The MRS Delphi group, the think tank led by the Market Research Society, in association with Kantar TNS and Lightspeed, questioned 1,001 people in the UK to understand the drivers of trust across seven sectors for its Great Expectations report.
Phil Sutcliffe, head of innovation and offer at Kantar TNS, speaking at the MRS Impact annual conference, noted that “we all feel somewhat vulnerable” with the sheer amount of personal data that companies now possess about us. It is fair, he added, to say that the rise of personal technology has contributed to the decline of trust.
According to the research, the first driver of consumer trust is that “the information they have on me is completely secure”. However, the study shows a conflicted public.
Ten or fifteen years ago, he said, “this wouldn’t have been up at the top, but there have been so many well publicised [data] breaches now that it has become important”.
The results of the research were surprising, with good customer service coming in as the third greatest driver of trust, and brands doing what they say coming in second. In all, three of the top five trust-drivers relate to data.
“I won’t be put at personal risk by brands having my data” comes in at fourth, while number five is that businesses and brands don’t take advantage of personal data.
Just one third of consumers were happy for their personal data to be used in order to improve services. Two thirds rejected this idea and the age breakdown showed that 60% of older consumers (over 55) and 42% of 16-34 consumers did not want their personal data used at all.
Remarking on the implications for brands, Sutcliffe noted that brands have to do three things: “provide guarantees, or at least reassurance in terms of data security”; be transparent in their reasons for using the data, “so they [consumers] don’t feel they’re being put at personal risk”; and the use of data should provide utility.

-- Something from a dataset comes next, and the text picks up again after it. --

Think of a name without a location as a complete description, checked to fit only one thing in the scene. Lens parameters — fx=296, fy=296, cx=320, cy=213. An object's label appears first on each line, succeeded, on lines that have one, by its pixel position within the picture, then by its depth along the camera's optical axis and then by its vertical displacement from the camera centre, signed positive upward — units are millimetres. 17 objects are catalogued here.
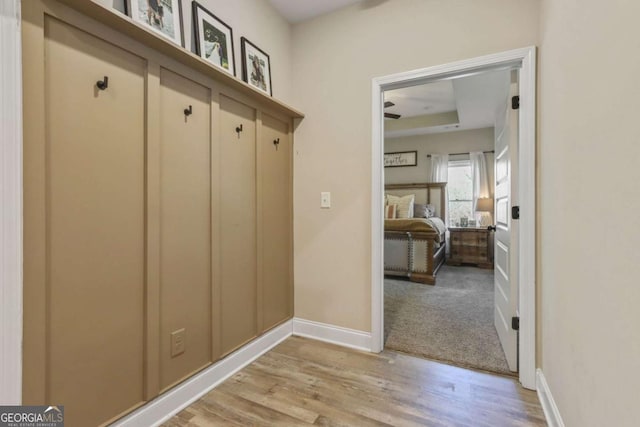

Ironically, the most trusted brand overall was Amazon, a company, Sutcliffe said, that “probably makes more use of our personal data than any other business I can think of”.
However, “they do so in a way that people feel fairly secure … they feel there’s transparency. For example, negative reviews are given equal weighting to positive reviews.
“They see a benefit from the data they’re providing, in terms of recommendations”, or pricing, or fulfilment.